Sejarah Soto Banjar Hasil Dari Kolaborasi Budaya

Setiap daerah di Indonesia memiliki kuliner khas daerahnya masing-masing. Termasuk suku Banjar, Kalimantan Selatan, memiliki makanan khasnya sendiri, salah satunya yaitu Soto Banjar. Soto Banjar merupakan soto khas suku Banjar, Kalimantan Selatan. Suku ini termasuk ke dalam suku yang besar di Kalimantan.

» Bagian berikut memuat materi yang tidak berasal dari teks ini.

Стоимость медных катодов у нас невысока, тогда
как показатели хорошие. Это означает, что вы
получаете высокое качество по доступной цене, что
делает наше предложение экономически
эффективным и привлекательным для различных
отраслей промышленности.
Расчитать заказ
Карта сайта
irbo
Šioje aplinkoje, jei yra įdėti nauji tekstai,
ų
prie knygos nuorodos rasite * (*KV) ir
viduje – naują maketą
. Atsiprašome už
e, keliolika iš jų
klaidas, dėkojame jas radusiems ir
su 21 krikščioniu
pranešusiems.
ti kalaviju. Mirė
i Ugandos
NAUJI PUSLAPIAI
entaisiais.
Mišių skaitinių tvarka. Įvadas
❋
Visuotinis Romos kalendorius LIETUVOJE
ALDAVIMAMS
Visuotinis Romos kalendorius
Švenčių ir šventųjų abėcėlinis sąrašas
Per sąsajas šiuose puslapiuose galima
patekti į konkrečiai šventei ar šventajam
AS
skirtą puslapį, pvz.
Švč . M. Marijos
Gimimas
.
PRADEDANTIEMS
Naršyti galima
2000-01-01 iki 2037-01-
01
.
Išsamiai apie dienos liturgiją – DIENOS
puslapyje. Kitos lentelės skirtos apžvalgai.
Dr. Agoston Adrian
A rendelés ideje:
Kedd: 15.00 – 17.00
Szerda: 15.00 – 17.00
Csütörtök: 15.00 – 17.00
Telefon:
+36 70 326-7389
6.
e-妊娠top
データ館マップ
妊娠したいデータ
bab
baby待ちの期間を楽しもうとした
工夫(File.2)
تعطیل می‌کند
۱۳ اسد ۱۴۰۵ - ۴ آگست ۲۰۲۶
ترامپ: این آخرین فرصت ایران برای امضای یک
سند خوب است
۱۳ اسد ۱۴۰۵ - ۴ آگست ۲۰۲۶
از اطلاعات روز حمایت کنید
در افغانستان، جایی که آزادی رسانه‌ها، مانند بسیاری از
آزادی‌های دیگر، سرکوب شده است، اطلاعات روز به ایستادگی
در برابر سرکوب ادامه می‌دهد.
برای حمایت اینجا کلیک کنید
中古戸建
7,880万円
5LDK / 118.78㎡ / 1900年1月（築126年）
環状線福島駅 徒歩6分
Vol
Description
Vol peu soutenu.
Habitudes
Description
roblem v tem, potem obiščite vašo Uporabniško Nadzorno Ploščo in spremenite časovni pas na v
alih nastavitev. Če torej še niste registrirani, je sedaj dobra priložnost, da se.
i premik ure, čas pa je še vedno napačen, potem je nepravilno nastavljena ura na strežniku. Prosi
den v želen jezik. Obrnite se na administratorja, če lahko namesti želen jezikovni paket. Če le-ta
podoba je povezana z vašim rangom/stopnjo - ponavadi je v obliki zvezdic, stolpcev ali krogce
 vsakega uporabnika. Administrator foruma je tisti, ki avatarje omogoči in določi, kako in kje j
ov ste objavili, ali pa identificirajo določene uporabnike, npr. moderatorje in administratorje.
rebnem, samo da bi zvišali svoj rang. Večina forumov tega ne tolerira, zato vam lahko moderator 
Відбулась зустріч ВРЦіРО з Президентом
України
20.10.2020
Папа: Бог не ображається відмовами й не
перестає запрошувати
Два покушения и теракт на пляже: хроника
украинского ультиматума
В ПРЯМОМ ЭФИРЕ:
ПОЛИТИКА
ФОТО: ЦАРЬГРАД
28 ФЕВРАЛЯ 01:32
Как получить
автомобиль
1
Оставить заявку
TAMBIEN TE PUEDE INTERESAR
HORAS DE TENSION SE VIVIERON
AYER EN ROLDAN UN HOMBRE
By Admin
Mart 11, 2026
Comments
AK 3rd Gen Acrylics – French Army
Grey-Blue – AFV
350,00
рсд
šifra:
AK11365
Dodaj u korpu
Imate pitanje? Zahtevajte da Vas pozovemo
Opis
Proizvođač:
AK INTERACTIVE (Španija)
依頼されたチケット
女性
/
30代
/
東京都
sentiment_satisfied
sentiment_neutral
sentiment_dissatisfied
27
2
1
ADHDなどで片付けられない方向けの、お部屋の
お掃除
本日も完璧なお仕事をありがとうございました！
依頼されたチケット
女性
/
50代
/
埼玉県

Jika dilihat dari penampilannya, semangkuk soto Banjar sekilas tampak mirip dengan ragam soto lainnya, terutama dari segi isian. Tetapi ada beberapa ciri khas yang membuat hidangan berkuah gurih ini lebih spesial. Kuliner ini memang terkenal dengan kuatnya cita rasa dari rempah yang digunakan.

Sejarah Soto Banjar
Kuliner soto bukan asli Indonesia, melainkan kuliner ini datang ke Indonesia dibawa oleh orang China. Penyebutan nama soto ada berbagai macam versi. Ada yang menyebut sebagai jao to, shao du, dan zhu du. Ketiga nama ini memiliki inti yang sama, yaitu menggunakan jeroan sebagai bahan dasar makanan. Karena kuliner yang berakhir ‘do; atau ‘to’ memiliki arti ‘jeroan’.

Perkembangan soto di Indonesia sebagian besar berangkat dari jalur perdagangan laut, Java Sea Zone. Kawasan ini meliputi jalur Pantai Utara Jawa, Pesisir Selatan Kalimantan, dan Sulawesi. Banjar adalah salah satu daerah yang juga banyak didatangi oleh para pedagang yang masuk ke Indonesia melalui jalur laut. Hadirnya pelancong China di Tanah Banjar membuat kuliner soto mulai dikenal oleh masyarakat Banjar. Soto yang dibawa oleh orang China kemudian ditiru, dimodifikasi, dan dicocokkan dengan lidah orang Indonesia.

Selain orang China, ada juga bangsa asing lain yang datang dan menetap di tanah Banjar. Mereka adalah orang Belanda, Arab, dan India. Perkumpulan bangsa asing ini kebanyakan menetap di daerah bernama Tatas. Dari sanalah pertemuan berbagai budaya mulai mempengaruhi aspek-aspek yang ada di Tanah Banjar, salah satunya kuliner soto. Karena hal itu salah satunya yang mendukung terjadinya evolusi bumbu.

Kuliner sup khas Belanda yang berasal dari bangsa Belanda membawa pengaruh berupa kuah kaldu soto yang bening, menggunakan daun seledri, potongan wortel, kentang, dan tambahan perkedel.

Budaya India, membawa pengaruh dari makanan berbumbu kental seperti kare. Dalam hal ini direpresntasikan soto banjar kuah kental yang menggunakan susu evaporasi.

Bangsa Arab membawa pengaruh berupa penambahan rempah, cengkeh, adas, dan kayu manis. Kehadiran ragam budaya tersebut kemudian bertemu dengan budaya Banjar yang menambahkan cita rasa lemak dari kaldu dan susu, serta cita rasa agak manis yang berasal dari kayu manis.

Dari perpaduan antar budaya tersebut maka terciptalah sajian soto Banjar yang kerap kita jumpai ketika berkunjung ke daerah Banjar, Kalimantan Selatan.